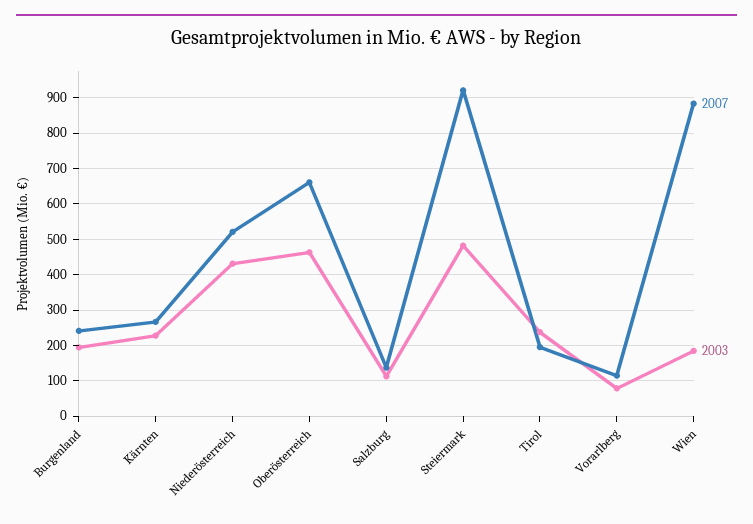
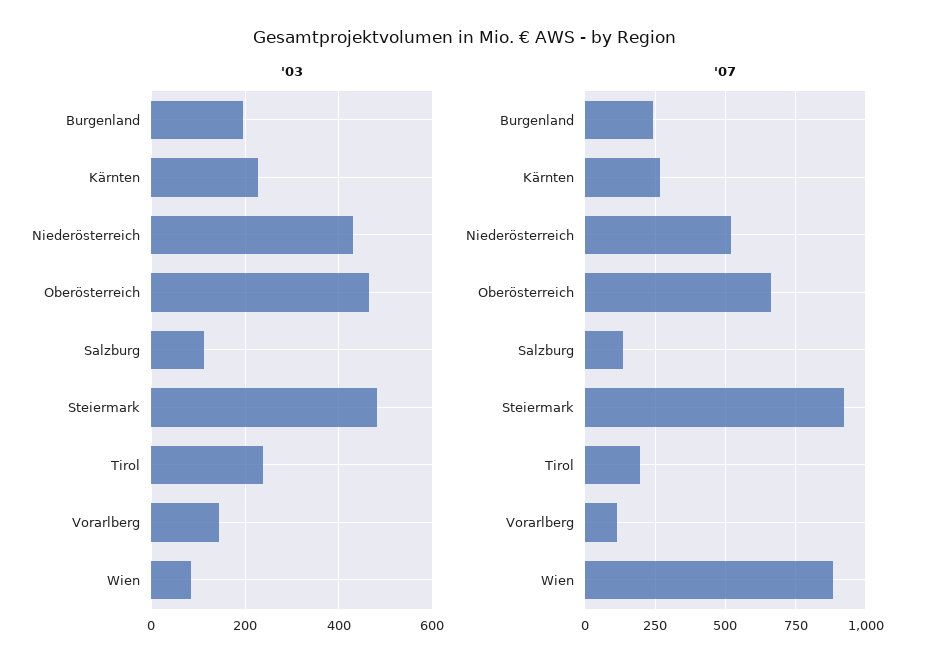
  {
    "2007": {
      "Burgenland": 240,
      "Kärnten": 260,
      "Niederösterreich": 520,
      "Oberösterreich": 660,
      "Salzburg": 140,
      "Steiermark": 920,
      "Tirol": 200,
      "Vorarlberg": 120,
      "Wien": 880
    },
    "2003": {
      "Burgenland": 200,
      "Kärnten": 220,
      "Niederösterreich": 440,
      "Oberösterreich": 460,
      "Salzburg": 120,
      "Steiermark": 480,
      "Tirol": 240,
-     "Vorarlberg": 80,
+     "Vorarlberg": 140,
-     "Wien": 180
+     "Wien": 80
    }
  }

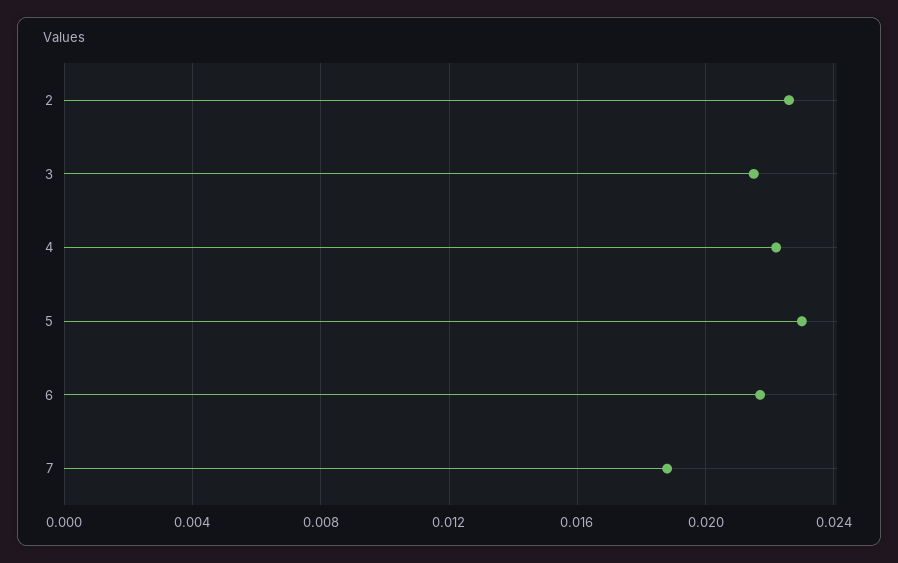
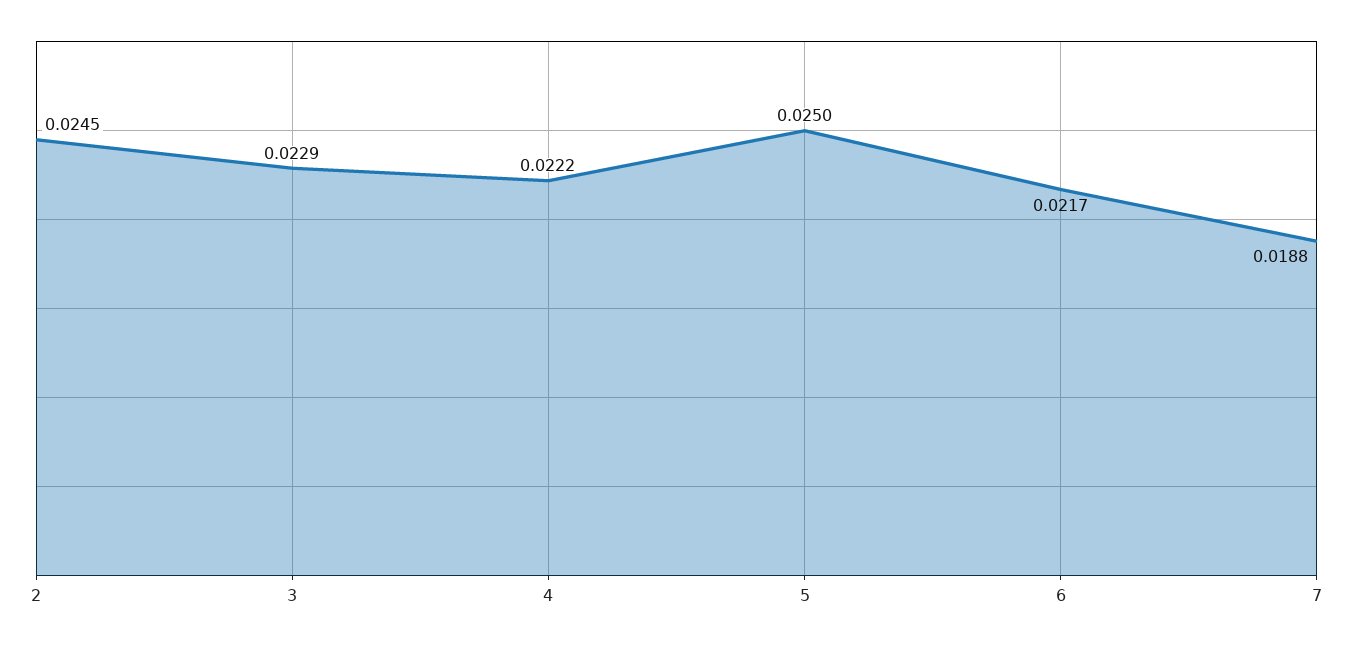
  {
-   "2": 0.0225,
+   "2": 0.0245,
-   "3": 0.0215,
+   "3": 0.0229,
    "4": 0.0222,
-   "5": 0.023,
+   "5": 0.025,
    "6": 0.0217,
    "7": 0.0188
  }

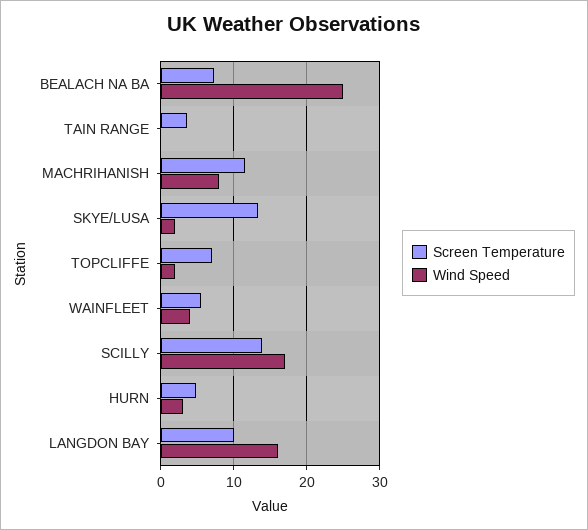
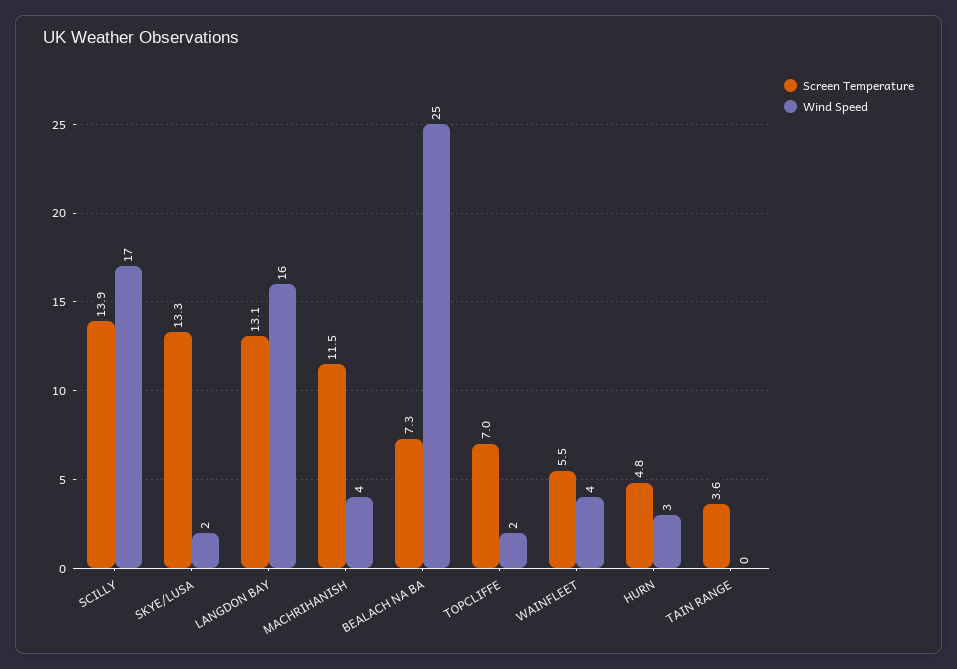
  {
    "Screen Temperature": {
      "BEALACH NA BA": 7.3,
      "TAIN RANGE": 3.6,
      "MACHRIHANISH": 11.5,
      "SKYE/LUSA": 13.3,
      "TOPCLIFFE": 7,
      "WAINFLEET": 5.5,
      "SCILLY": 13.9,
      "HURN": 4.8,
-     "LANGDON BAY": 10
+     "LANGDON BAY": 13.1
    },
    "Wind Speed": {
      "BEALACH NA BA": 25,
      "TAIN RANGE": 0,
-     "MACHRIHANISH": 8,
+     "MACHRIHANISH": 4,
      "SKYE/LUSA": 2,
      "TOPCLIFFE": 2,
      "WAINFLEET": 4,
      "SCILLY": 17,
      "HURN": 3,
      "LANGDON BAY": 16
    }
  }

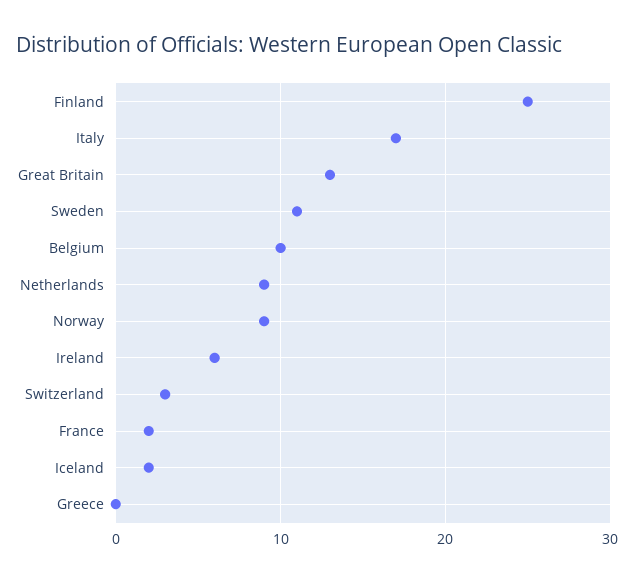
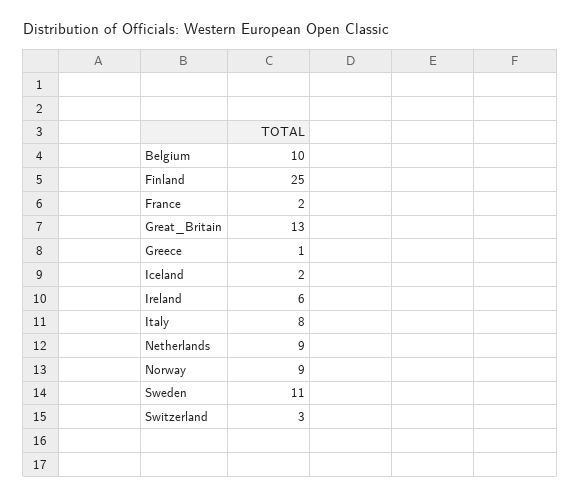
  {
    "Finland": 25,
-   "Italy": 17,
+   "Italy": 8,
    "Great Britain": 13,
    "Sweden": 11,
    "Belgium": 10,
    "Netherlands": 9,
    "Norway": 9,
    "Ireland": 6,
    "Switzerland": 3,
    "France": 2,
    "Iceland": 2,
-   "Greece": 0
+   "Greece": 1
  }

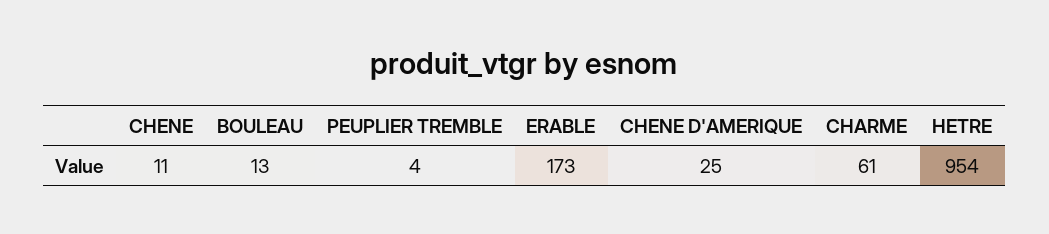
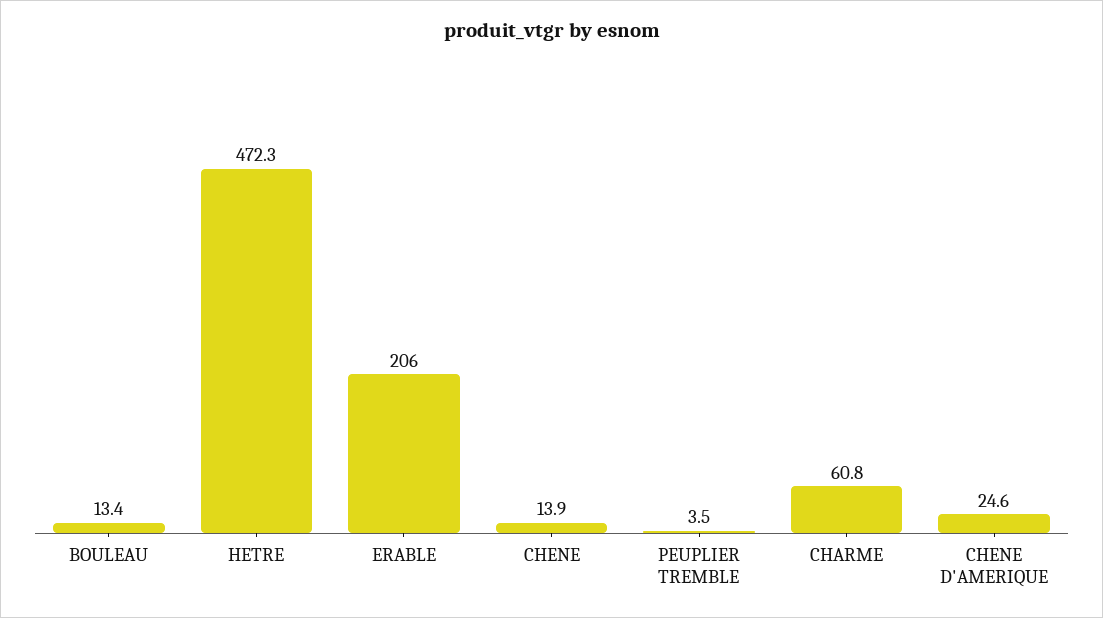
  {
-   "CHENE": 11,
+   "CHENE": 13.9,
    "BOULEAU": 13.4,
    "PEUPLIER TREMBLE": 3.5,
-   "ERABLE": 173,
+   "ERABLE": 206,
    "CHENE D'AMERIQUE": 24.6,
    "CHARME": 60.8,
-   "HETRE": 954
+   "HETRE": 472.3
  }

+++++

Without carrying over any pictures, retype the records above exactly.

  {
    "2007": {
      "Burgenland": 240,
      "Kärnten": 260,
      "Niederösterreich": 520,
      "Oberösterreich": 660,
      "Salzburg": 140,
      "Steiermark": 920,
      "Tirol": 200,
      "Vorarlberg": 120,
      "Wien": 880
    },
    "2003": {
      "Burgenland": 200,
      "Kärnten": 220,
      "Niederösterreich": 440,
      "Oberösterreich": 460,
      "Salzburg": 120,
      "Steiermark": 480,
      "Tirol": 240,
-     "Vorarlberg": 80,
+     "Vorarlberg": 140,
-     "Wien": 180
+     "Wien": 80
    }
  }

  {
-   "2": 0.0225,
+   "2": 0.0245,
-   "3": 0.0215,
+   "3": 0.0229,
    "4": 0.0222,
-   "5": 0.023,
+   "5": 0.025,
    "6": 0.0217,
    "7": 0.0188
  }

  {
    "Screen Temperature": {
      "BEALACH NA BA": 7.3,
      "TAIN RANGE": 3.6,
      "MACHRIHANISH": 11.5,
      "SKYE/LUSA": 13.3,
      "TOPCLIFFE": 7,
      "WAINFLEET": 5.5,
      "SCILLY": 13.9,
      "HURN": 4.8,
-     "LANGDON BAY": 10
+     "LANGDON BAY": 13.1
    },
    "Wind Speed": {
      "BEALACH NA BA": 25,
      "TAIN RANGE": 0,
-     "MACHRIHANISH": 8,
+     "MACHRIHANISH": 4,
      "SKYE/LUSA": 2,
      "TOPCLIFFE": 2,
      "WAINFLEET": 4,
      "SCILLY": 17,
      "HURN": 3,
      "LANGDON BAY": 16
    }
  }

  {
    "Finland": 25,
-   "Italy": 17,
+   "Italy": 8,
    "Great Britain": 13,
    "Sweden": 11,
    "Belgium": 10,
    "Netherlands": 9,
    "Norway": 9,
    "Ireland": 6,
    "Switzerland": 3,
    "France": 2,
    "Iceland": 2,
-   "Greece": 0
+   "Greece": 1
  }

  {
-   "CHENE": 11,
+   "CHENE": 13.9,
    "BOULEAU": 13.4,
    "PEUPLIER TREMBLE": 3.5,
-   "ERABLE": 173,
+   "ERABLE": 206,
    "CHENE D'AMERIQUE": 24.6,
    "CHARME": 60.8,
-   "HETRE": 954
+   "HETRE": 472.3
  }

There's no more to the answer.